Dr. Enderby looked very grave. “There is no hurry about that,” he said, “let her have a little more time. The Signor must be content to wait.”

Now Lottie had said, and they all had said, that her voice was gone; but when the doctor’s face grew so grave, a cold chill struck to their hearts. She gave him a startled look of alarmed inquiry, she who had suddenly realised, now that all dreams were over, that question of existence which is the primitive question in this world. Before happiness, before love, before everything that makes life lovely, this mere ignoble foundation of a living, must come. When one is young, as Lottie said, one cannot die at one’s own pleasure—and suddenly, just as she had got to realise that necessity, was it possible that this other loss was really coming too? She looked at him with anxious eyes, but he would not look at her, to give her any satisfaction; then she laid her hand softly on his arm.

“Doctor,” she said, “tell me true—tell me the worst there is to tell. Shall I never have my voice again? is it gone, gone?”

“We must not ask such searching questions,” said the doctor, with a smile. “We don’t know anything about never in our profession. We know to-day, and perhaps to-morrow—something about them—but no more.

He tried to smile, feeling her gaze upon him, and made light of her question. But Lottie was not to be evaded. All the little colour there was ebbed out of her face.

“Shall I never sing again?” she said. “No—that is not what I mean; shall I never be able to sing as I did once? Is it over? Oh, Doctor, tell me the truth, is that over too?”

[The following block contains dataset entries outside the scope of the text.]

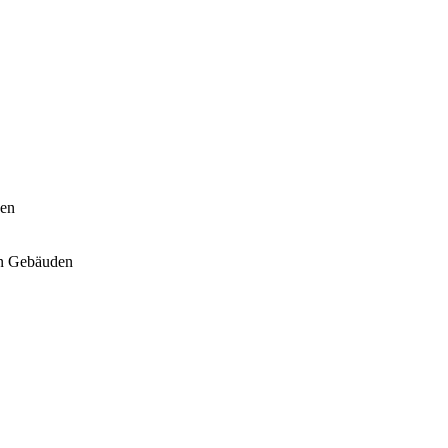
hen
hen Gebäuden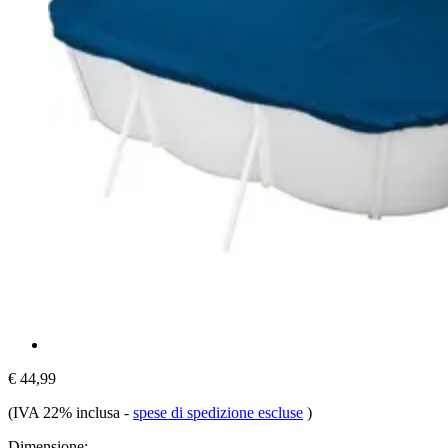
€ 44,99
(IVA 22% inclusa
-
spese di spedizione escluse
)
Dimensione: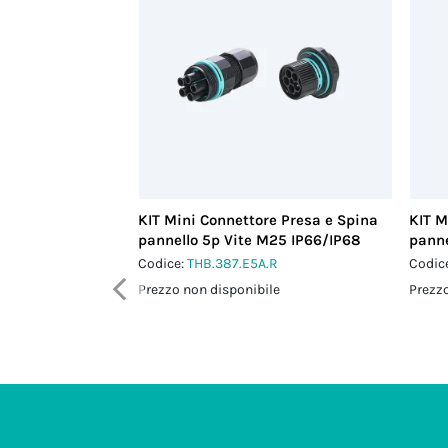
KIT Mini Connettore Presa e Spina
KIT M
pannello 5p Vite M25 IP66/IP68
panne
Codice:
THB.387.E5A.R
Codic
Prezzo non disponibile
Prezzo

They were all surrounding him with anxious faces. The doctor got up hurriedly and told them he had an appointment. “Do not try to sing,” he said, “my dear,” patting her on the shoulder. “It will be better for you, for a long time, if you do not even try;” and before anyone could speak again he had escaped, and was hurrying away.

When he was gone, Lottie sat still, half stupefied, yet quivering with pain and the horror of a new discovery. She could not speak at first. She looked round upon them with trembling lips, and great tears in her eyes. Then all at once she slid down upon her knees at Mrs. Temple’s feet.

“Now all is gone,” she said, “all is gone—not even that is left. Take me for your servant instead of the one that is going away. I can work—I am not afraid to work. I know all the work of a house. Let me be your servant instead of the one who is going away.”

“Oh, Lottie, hush, hush! are you not my child?” said Mrs. Temple, with a great outcry of weeping, clasping her shoulders and drawing the upturned face to her breast. But Lottie insisted gently and kept her position. In this thing at least she was not to be balked.